05/02/2023
Une semaine importante pour les marchés financiers, frappés par l’aversion au risque

Une semaine importante pour les marchés financiers, frappés par l’aversion au risque

Depuis le 20 janvier, le bitcoin, la principale monnaie virtuelle, est en chute libre. Il a perdu 50% de sa valeur par rapport au plus haut de la mi-novembre dernier. En parallèle, les marchés financiers se sont montrés inquiets tout au long de la semaine dernière. Tout le monde attend avec nervosité la réunion de la Réserve fédérale américaine, la FED qui doit annoncer mardi 25 et mercredi 26 son calendrier et ses mesures pour juguler l’inflation, devenu un phénomène mondial.

Les économistes appellent cela l’aversion au risque. Le commun des mortels parlera plus prosaïquement de peur. Car c’est la peur de l’inflation qui rend les marchés financiers nerveux. Le bitcoin en a fait les frais, perdant entre jeudi dernier et ce dimanche environ la moitié de sa valeur par rapport au plus haut atteint en novembre dernier.

La peur de mesures de resserrement du crédit

Dans le sillage du bitcoin, toutes les crypto-monnaies ont subi une véritable débandade. Certes, les actifs numériques sont des habitués de ces retournements spectaculaires, mais cette fois-ci la baisse est guidée par la crainte des investisseurs face aux possibles mesures de resserrement du crédit que pourrait annoncer la FED.

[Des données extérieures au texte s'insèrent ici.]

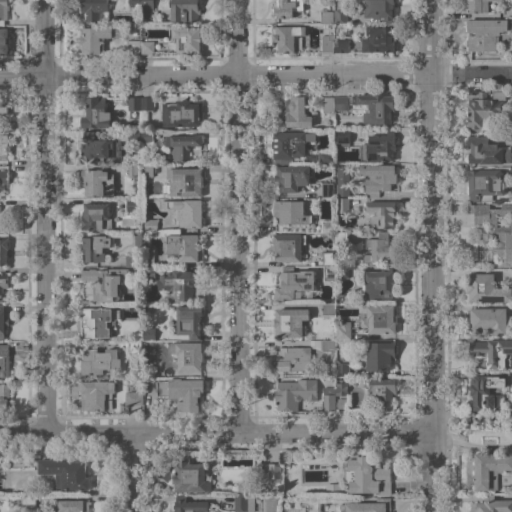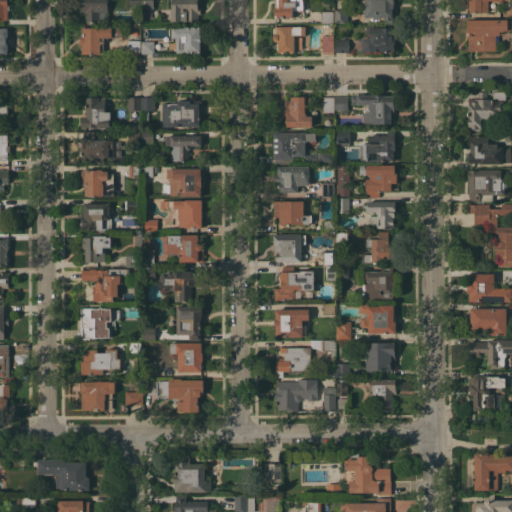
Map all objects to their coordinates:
building: (134, 3)
building: (140, 5)
building: (476, 5)
building: (478, 6)
building: (285, 7)
building: (287, 7)
building: (146, 8)
building: (2, 9)
building: (3, 9)
building: (94, 9)
building: (378, 9)
building: (379, 9)
building: (91, 10)
building: (182, 10)
building: (185, 10)
building: (341, 15)
building: (325, 16)
building: (327, 17)
building: (483, 33)
building: (485, 33)
road: (241, 37)
building: (285, 37)
building: (289, 37)
road: (428, 37)
building: (92, 38)
building: (98, 38)
building: (186, 38)
road: (46, 39)
building: (185, 39)
building: (378, 39)
building: (3, 40)
building: (4, 40)
building: (376, 40)
building: (327, 43)
building: (333, 44)
building: (341, 45)
building: (134, 46)
building: (145, 46)
building: (147, 46)
road: (255, 74)
building: (341, 102)
building: (134, 103)
building: (145, 103)
building: (147, 103)
building: (328, 103)
building: (333, 103)
building: (374, 107)
building: (375, 107)
building: (481, 107)
building: (2, 108)
building: (3, 108)
building: (484, 109)
building: (294, 111)
building: (295, 112)
building: (94, 113)
building: (96, 113)
building: (179, 113)
building: (182, 113)
building: (134, 137)
building: (148, 137)
building: (342, 137)
building: (290, 143)
building: (180, 145)
building: (182, 145)
building: (3, 147)
building: (4, 147)
building: (379, 147)
building: (379, 147)
building: (95, 148)
building: (99, 148)
building: (297, 148)
building: (484, 151)
building: (486, 151)
building: (147, 170)
building: (134, 171)
building: (511, 173)
building: (290, 177)
building: (292, 177)
building: (511, 177)
building: (378, 178)
building: (378, 178)
building: (3, 179)
building: (2, 180)
building: (341, 180)
building: (343, 180)
building: (92, 181)
building: (183, 181)
building: (97, 182)
building: (183, 182)
building: (483, 182)
building: (485, 183)
building: (107, 184)
building: (325, 189)
building: (327, 190)
building: (132, 205)
building: (343, 205)
building: (185, 212)
building: (289, 212)
building: (291, 212)
building: (185, 213)
building: (379, 213)
building: (382, 213)
building: (94, 215)
building: (96, 216)
building: (3, 222)
building: (148, 224)
building: (150, 224)
building: (0, 225)
building: (328, 225)
building: (494, 226)
building: (496, 228)
building: (341, 240)
building: (182, 246)
building: (183, 246)
building: (287, 246)
building: (289, 246)
building: (94, 247)
building: (96, 247)
building: (379, 247)
building: (380, 249)
building: (3, 250)
building: (3, 251)
building: (135, 252)
building: (147, 253)
road: (242, 254)
road: (46, 255)
building: (325, 258)
building: (329, 258)
building: (342, 271)
building: (511, 271)
building: (149, 273)
building: (329, 273)
building: (105, 281)
building: (179, 281)
building: (2, 282)
building: (3, 282)
building: (292, 282)
building: (294, 282)
building: (378, 282)
building: (100, 283)
building: (178, 283)
building: (377, 284)
building: (485, 288)
building: (486, 288)
road: (428, 292)
building: (511, 303)
building: (328, 309)
building: (377, 317)
building: (376, 318)
building: (487, 319)
building: (187, 320)
building: (490, 320)
building: (2, 321)
building: (189, 321)
building: (288, 321)
building: (93, 322)
building: (94, 322)
building: (291, 322)
building: (1, 323)
building: (343, 330)
building: (341, 331)
building: (149, 333)
building: (146, 334)
building: (325, 345)
building: (134, 346)
building: (489, 350)
building: (493, 352)
building: (378, 354)
building: (188, 355)
building: (188, 356)
building: (379, 356)
building: (291, 358)
building: (99, 359)
building: (293, 359)
building: (3, 360)
building: (4, 360)
building: (97, 360)
building: (148, 365)
building: (342, 369)
building: (332, 379)
building: (342, 388)
building: (482, 390)
building: (382, 391)
building: (180, 392)
building: (182, 392)
building: (486, 392)
building: (295, 393)
building: (4, 394)
building: (94, 394)
building: (95, 394)
building: (293, 394)
building: (331, 394)
building: (381, 394)
building: (3, 396)
building: (132, 397)
building: (329, 399)
building: (131, 400)
building: (342, 402)
road: (214, 433)
road: (470, 444)
building: (487, 467)
building: (490, 468)
building: (272, 471)
building: (64, 472)
building: (66, 473)
road: (130, 473)
building: (366, 475)
building: (366, 475)
building: (190, 476)
building: (189, 477)
building: (28, 501)
building: (244, 502)
building: (242, 503)
building: (187, 504)
building: (311, 504)
building: (70, 505)
building: (189, 505)
building: (269, 505)
building: (366, 505)
building: (493, 505)
building: (73, 506)
building: (310, 506)
building: (367, 506)
building: (491, 506)
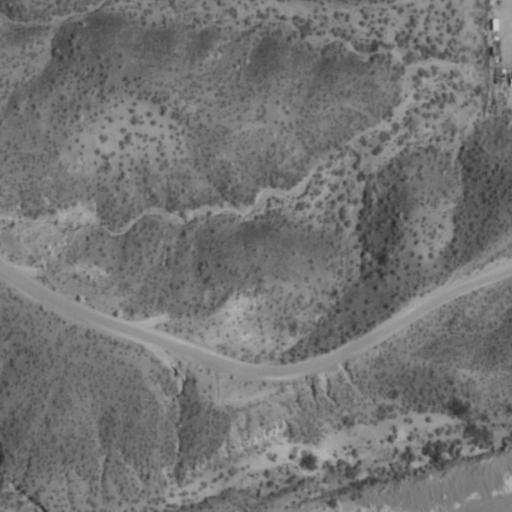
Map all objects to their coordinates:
road: (256, 367)
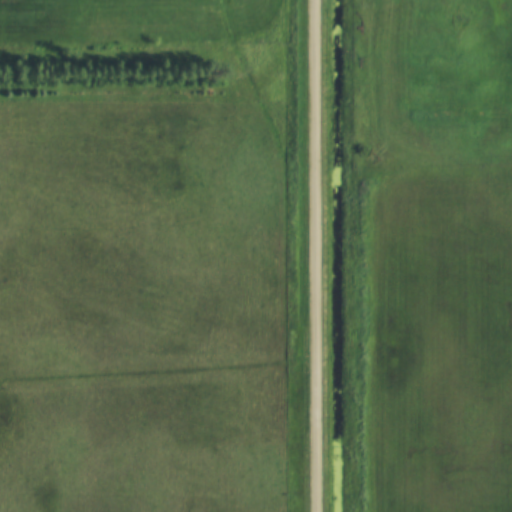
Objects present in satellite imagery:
road: (314, 255)
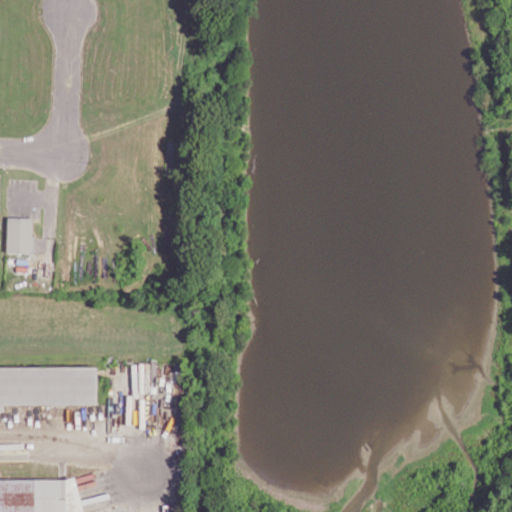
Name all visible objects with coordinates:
road: (71, 114)
building: (20, 234)
building: (48, 385)
building: (37, 495)
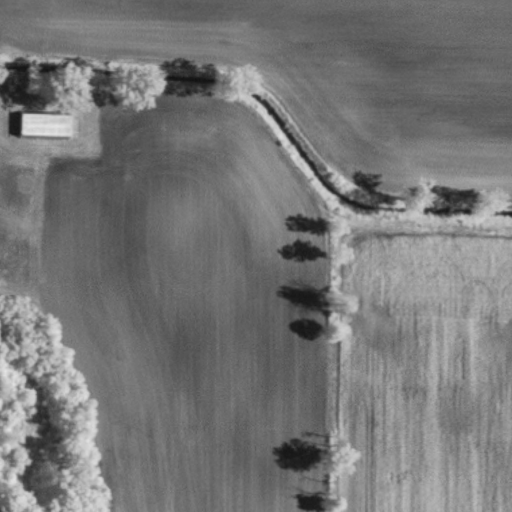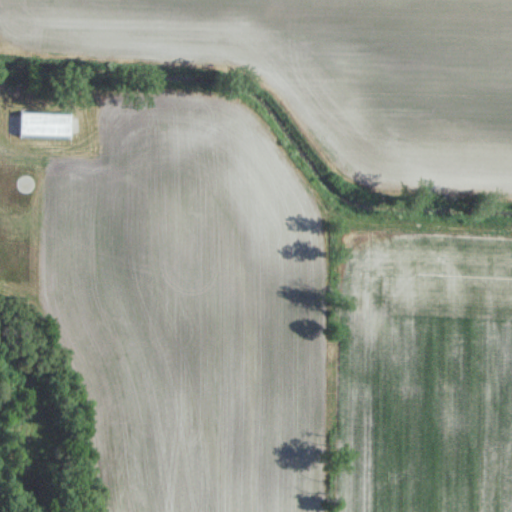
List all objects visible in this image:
building: (46, 126)
building: (28, 183)
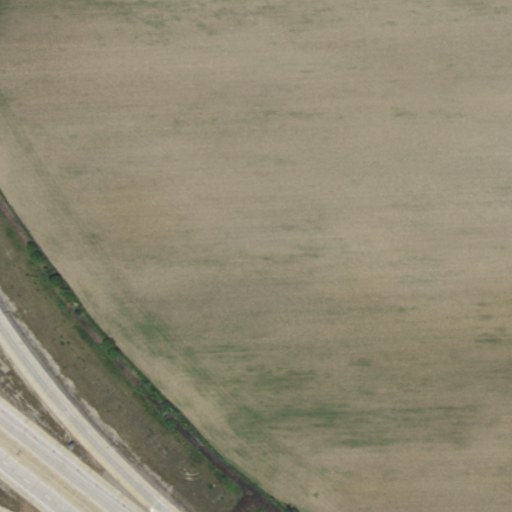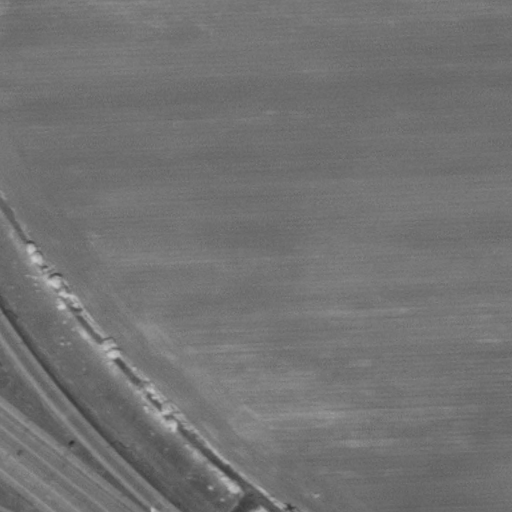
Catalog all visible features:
crop: (288, 226)
road: (80, 420)
road: (63, 460)
road: (41, 478)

Alors que l’inflation américaine a atteint 7% l’an dernier, son plus haut niveau en quarante ans, la Banque centrale américaine doit annoncer un calendrier de relèvement des taux. Dans ces conditions, les investisseurs veulent se prémunir en se positionnant sur des obligations d’Etat jugées plus stables. Mais la baisse du cours du bitcoin ne fait pas que des déçus. Ainsi le Salvador, seul pays au monde où le bitcoin est une monnaie officielle, vient d’en acheter 410 de plus, pour environ quinze millions de dollars.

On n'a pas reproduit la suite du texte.